Jakarta (ANTARA) -
Sebuah unggahan di Twitter menarasikan pandemi gelombang kedua yang direncanakan tahun 2025 ternyata dimajukan menjadi 2023.
Dalam unggahan tersebut, dinarasikan juga dalam satu hingga dua bulan, akan ada peraturan lockdown, Work From Home (WEH) , dan aturan pakai masker.
Berikut narasi dalam unggahan tersebut:
“Pandemi 2.0 yang dijadwalkan tahun 2025, ternyata dimajukan, bukan di 2024, tetapi di 2023.
Dalam sebulan dua bulan, akan ada peraturan Lockdown, WFH, dan aturan pakai Masker.
Pertama agar masyarakat tidak protes, maka alasannya adalah Polusi Udara.
Chemtrails terus ditaburkan, DEW dengan hasil kebakaran hutan dan gedung-gedung, Langit dibuat jadi Forecast, seakan-akan menghitam karena jelaga Batubara atau BBM.”
Namun, benarkah gelombang kedua pandemi akan dimulai akhir 2023?
Penjelasan:
Kepala Biro Komunikasi dan Pelayanan Publik Kementerian Kesehatan, Dr Siti Nadia Tarmizi kepada ANTARA menjelaskan bahwa pandemi bukanlah sesuatu yang bisa direkayasa karena pandemi merupakan penyakit baru.
Seperti pada umumnya, penyakit baru sering menimbulkan fatalitas yang besar karena kita belum kenal dengan penyakitnya.
Pandemi juga bukan suatu rekayasa karena hampir semua negara terdampak dengan pandemi.
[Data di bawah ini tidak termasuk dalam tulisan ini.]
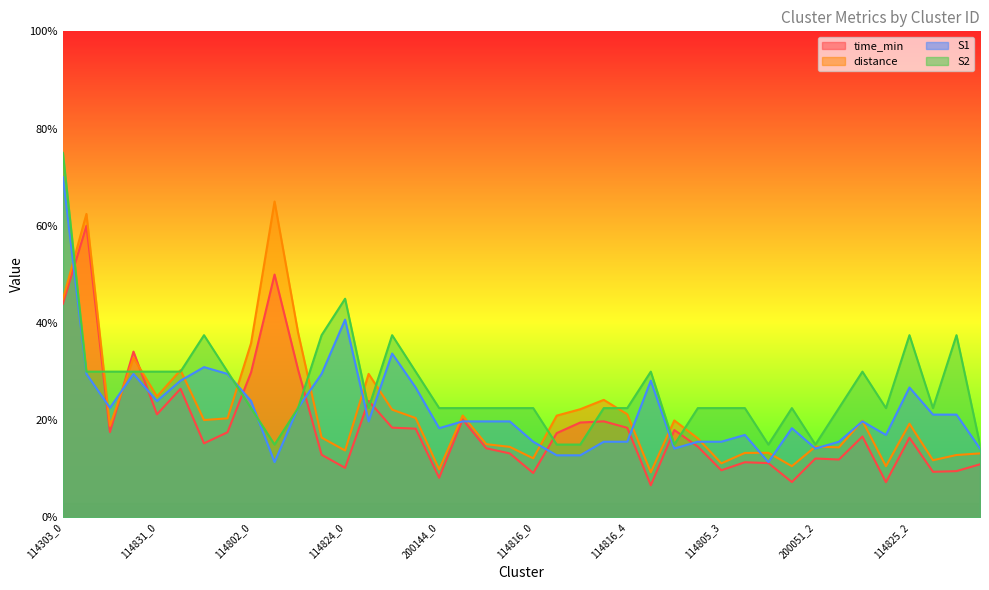

What position from the right is 114802_2?

30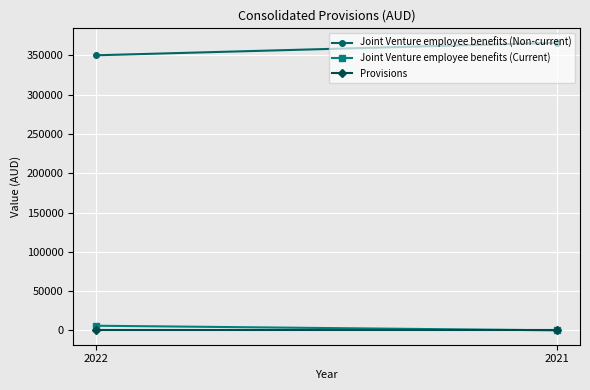

Count the number of categories in the chart.

2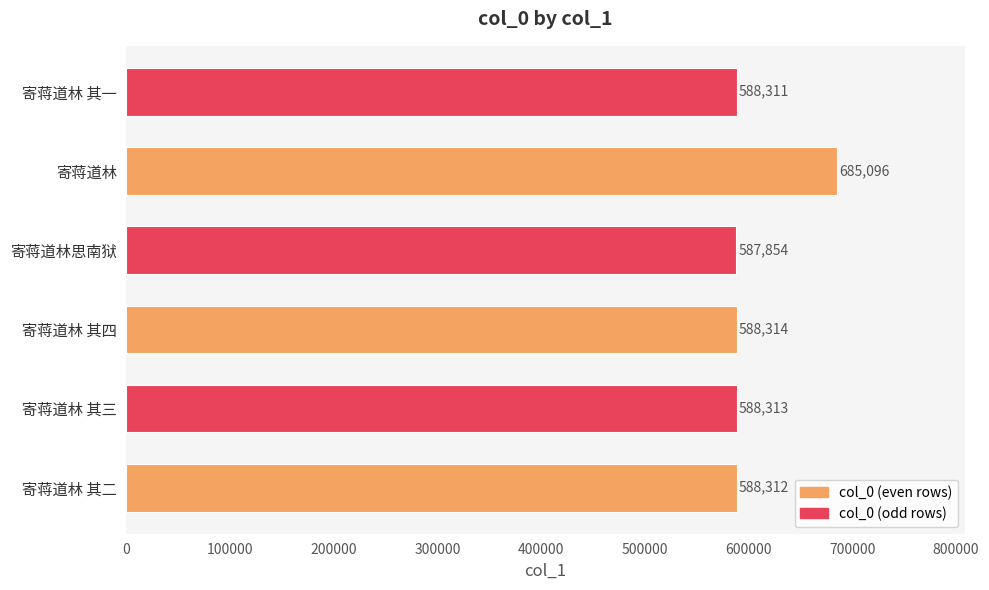

Which category has the lowest value across all series?

寄蒋道林思南狱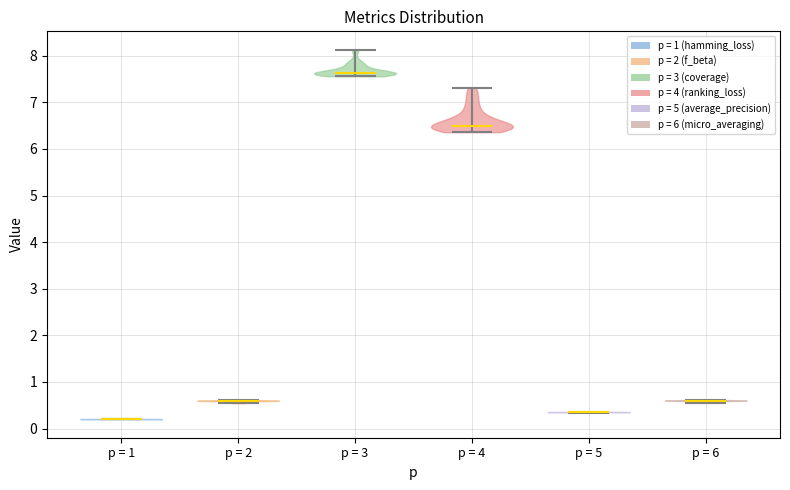

Reading left to right, read every violin against the y-axis: where its median line is, and the lowest and highest points it reaches. The values are not printed on the chart, so give them approximately, as read against the axis.

p = 1: median line 0.2, lowest point 0.2, highest point 0.2
p = 2: median line 0.6, lowest point 0.5, highest point 0.6
p = 3: median line 7.6, lowest point 7.6, highest point 8.1
p = 4: median line 6.5, lowest point 6.4, highest point 7.3
p = 5: median line 0.4, lowest point 0.3, highest point 0.4
p = 6: median line 0.6, lowest point 0.6, highest point 0.6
Mulai dari negara yang super power hingga negara yang lemah ekonominya.
“Kedua terkait polusi, kalau kita lihat ini kondisi yang saat ini terjadi dan sudah banyak kajian ilmiah hubungan antara kualitas udara yang buruk dengan kesehatan dan karena kualitas udara tidak baik maka sebagai upaya pencegahan salah satunya penggunaan masker, WFH juga mengurangi polutan khususnya emisi kendaraan,” kata Siti Nadia Tarmizi.
Kemudian terkait himbauan membeli Ivermectiin dan Hidrokloroquin, sambung dia, hingga saat ini belum ada kajian ilmiah terkait obat pencegahannya.